Imagen 14. Catéter TencKhoff de doble cuff (creación propia)

 

Según Lucas Martín Espejo et al. [10] actualmente los catéteres se diseñan a partir del original de TencKhoff, pero buscando las siguientes condiciones:

 

Tabla 3. Condiciones de un catéter ideal (creación propia)

 

Los catéteres de diálisis peritoneal pueden diferenciarse por varias características:

 

Tabla 4. Características de los catéteres peritoneales (creación propia)

 

González Cabrera et al. [9] refieren que hay estudios que evidencian mayor supervivencia de la técnica con el uso de catéteres rectos. La elección del catéter dependerá del experto que realice la implantación, pero las guías de la Sociedad Internacional de Diálisis Peritoneal (ISPD) publicadas en 2019, recomiendan los catéteres de silicona y doble Dacron de poliéster.

 

 

Imagen 15. Tipos de catéteres peritoneales según los discos intraperitoneales (Internet)

 

Imagen 16. Tipos de catéteres peritoneales según su forma (Internet)

 

2.2 LA IMPORTANCIA DEL MOMENTO DE INSERCIÓN

González Cabrera et al. [9] explican que, las guías internacionales de diálisis peritoneal (2019) recomiendan la inserción del catéter al menos dos semanas antes del inicio de la técnica. Si no se pudiera concluir el tiempo necesario para una completa cicatrización, habría que empezar la técnica con volúmenes bajos y realizar siempre los intercambios en decúbito supino para evitar fugas del líquido peritoneal hacia la zona genital. Es una gran ventaja disponer de recursos y medios para una implantación precoz (consultas ERCA con equipo médico-enfermero formado).

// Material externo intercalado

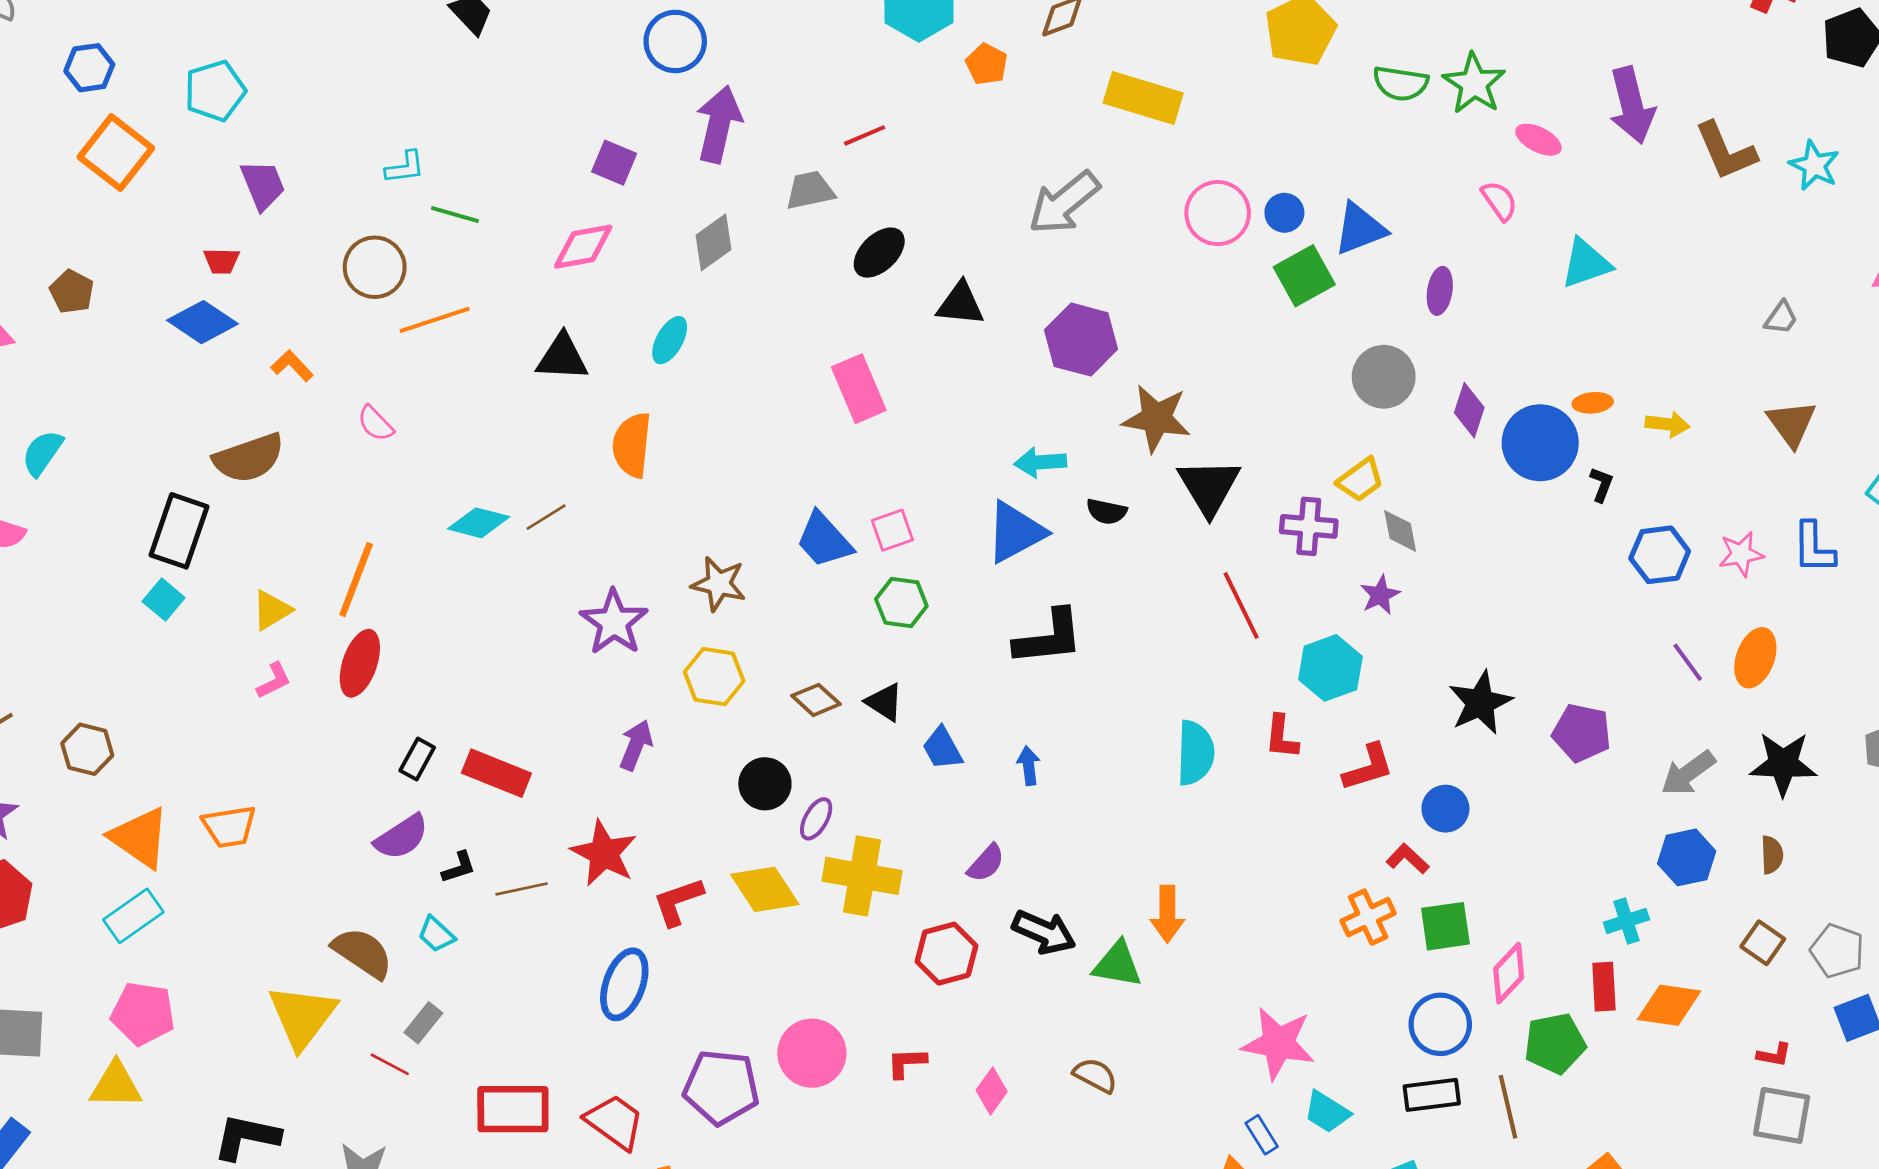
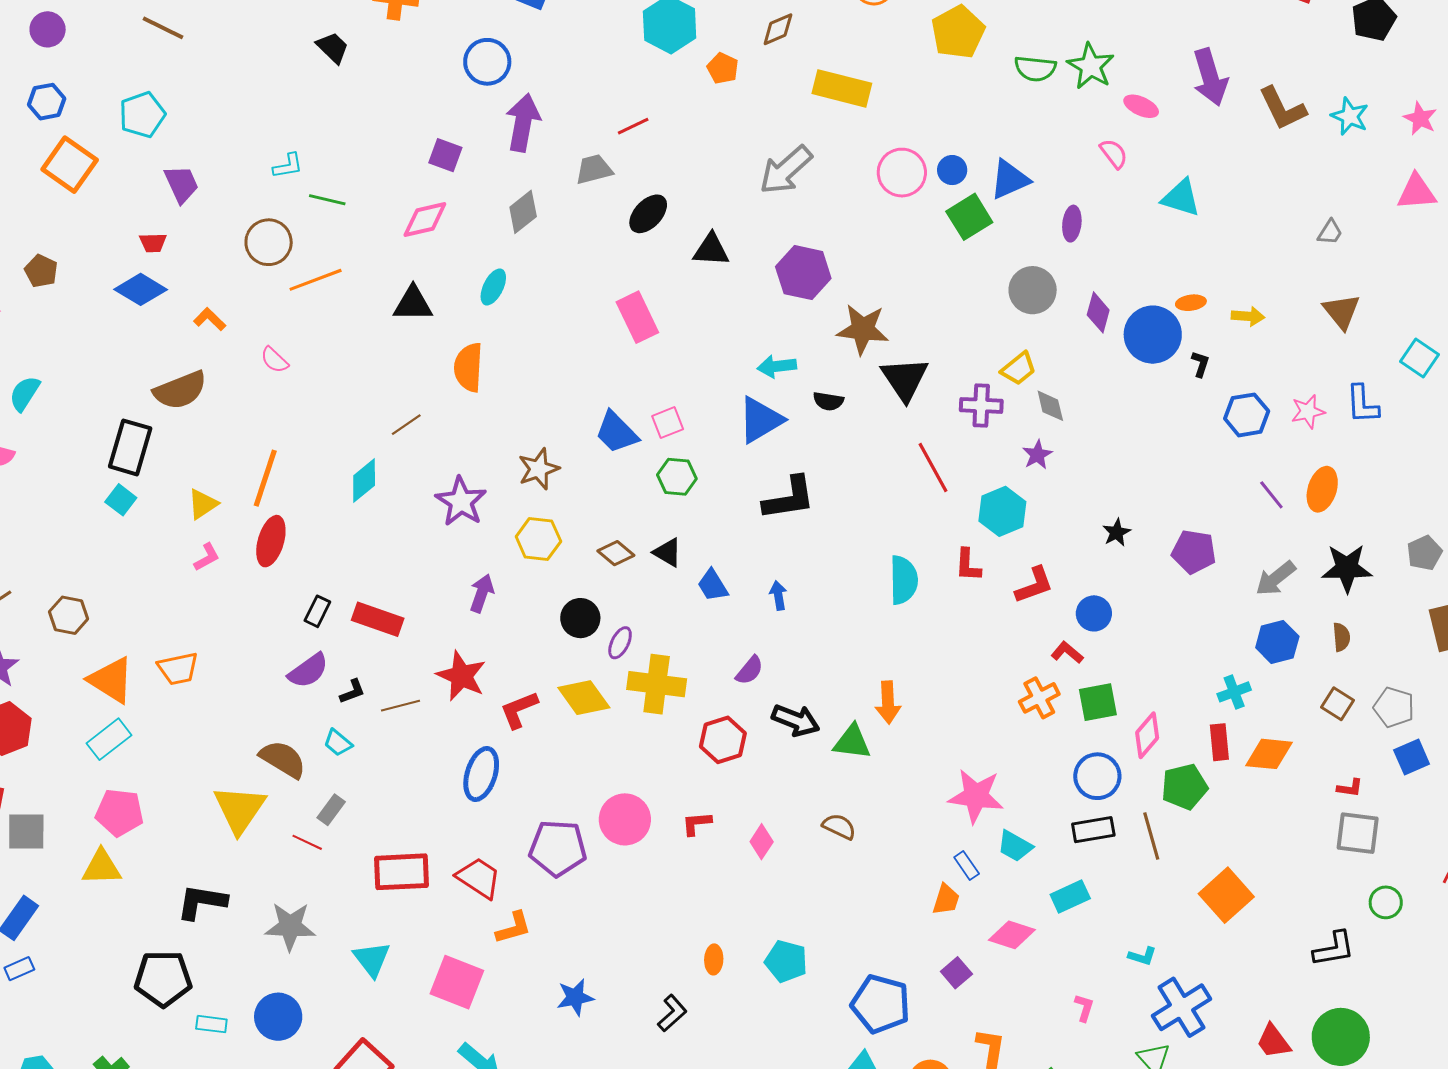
cyan triangle: (1586, 263) -> (1181, 198), turned 39
cyan diamond: (479, 523) -> (364, 481), moved, turned -51
brown star: (719, 584) -> (539, 469), turned -30
black star: (1480, 703) -> (1117, 532), size x0.6

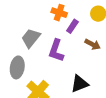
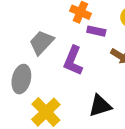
purple rectangle: (72, 26) -> (96, 31), turned 64

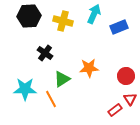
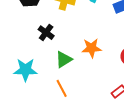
orange line: (51, 99) -> (62, 88), moved

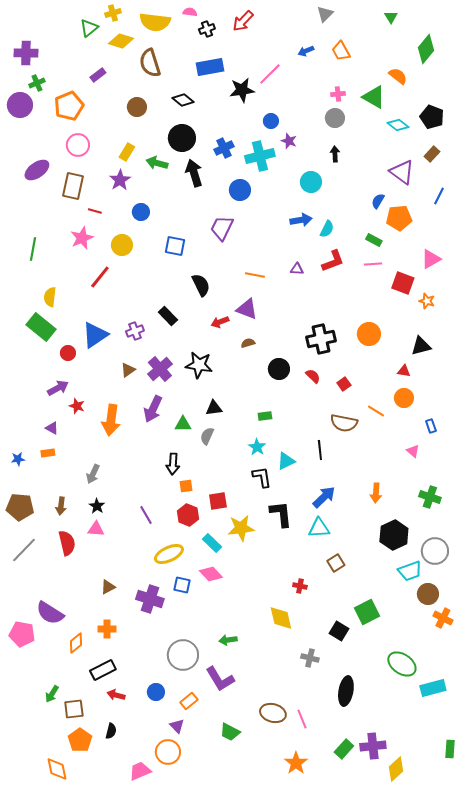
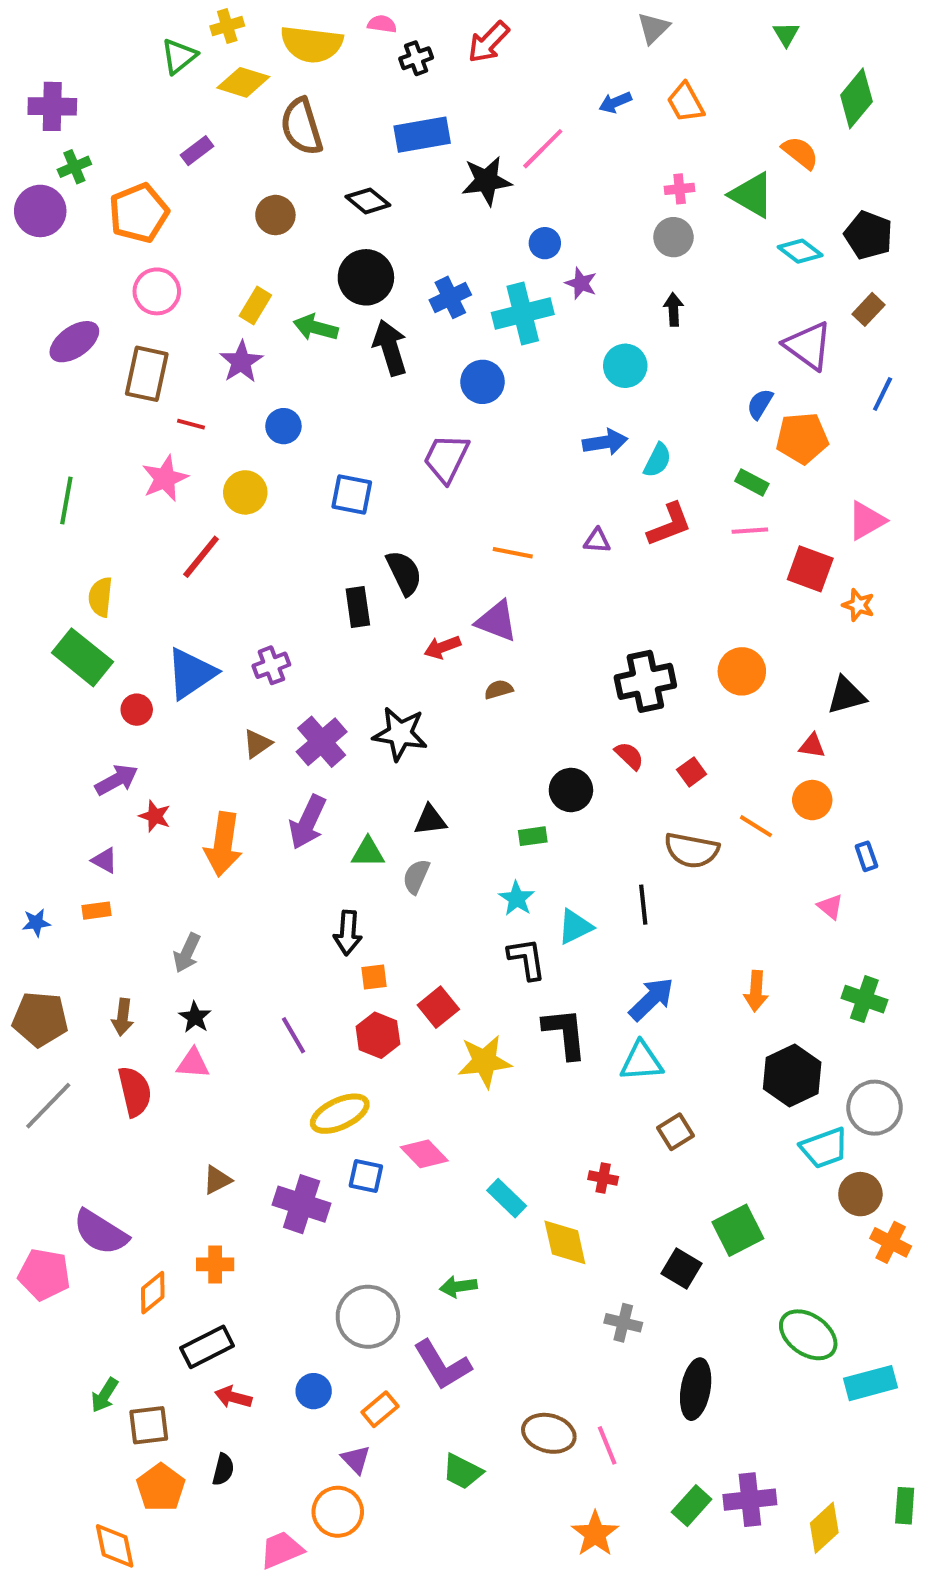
black rectangle: (168, 316) -> (358, 607), moved, turned 36
black circle: (279, 369) -> (571, 790), moved
red square: (218, 501) -> (438, 1007), turned -30
cyan rectangle: (212, 543) -> (507, 1198), moved
yellow diamond: (396, 769) -> (824, 1528), moved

En su artículo, González Cabrera et al. [9] plantean que, el momento de la implantación depende generalmente de la decisión consensuada por parte del equipo de nefrología en función a los valores de filtración glomerular (GFR) del paciente y a la aparición de los primeros síntomas urémicos.

 

 

Imágenes 17 y 18. Intervención quirúrgica abierta para inserción de un catéter peritoneal

 

2.3 ASPECTOS CLAVE EN LA IMPLANTACIÓN DEL CATÉTER

 

Tabla 5. Aspectos clave en la implantación del catéter (creación propia)

 

Para González Cabrera et al. [9] la técnica dependerá de los protocolos que disponga cada centro. El equipo que realiza la implantación debe ser experto y conocer las funciones y complicaciones del catéter peritoneal, así como las características de los pacientes (obesidad mórbida, cirugías previas abdominales, dificultades previas con la anestesia, etc.…)

 

2.4 PROLONGADORES

En su artículo de 2019, González Cabrera et al. [9] definen los prolongadores como: “los tubos que conectan el catéter con el sistema de bolsas de diálisis. Están compuestos por: las piezas que unen el catéter con la línea de transferencia y pueden ser de titanio o de plástico; los tapones –de rosca o clampado- para cerrar la línea de transferencia mientras no se realice un intercambio; los sistemas de diálisis, que en el caso de la diálisis peritoneal continua ambulatoria (DPCA), el más utilizado es el sistema en “Y” donde un extremo se dirige a la bolsa que contiene la solución de diálisis y el otro a una bolsa vacía para el drenaje. Este sistema ha permitido reducir la tasa de peritonitis respecto a los antiguos sistemas y permite un manejo sencillo y seguro”.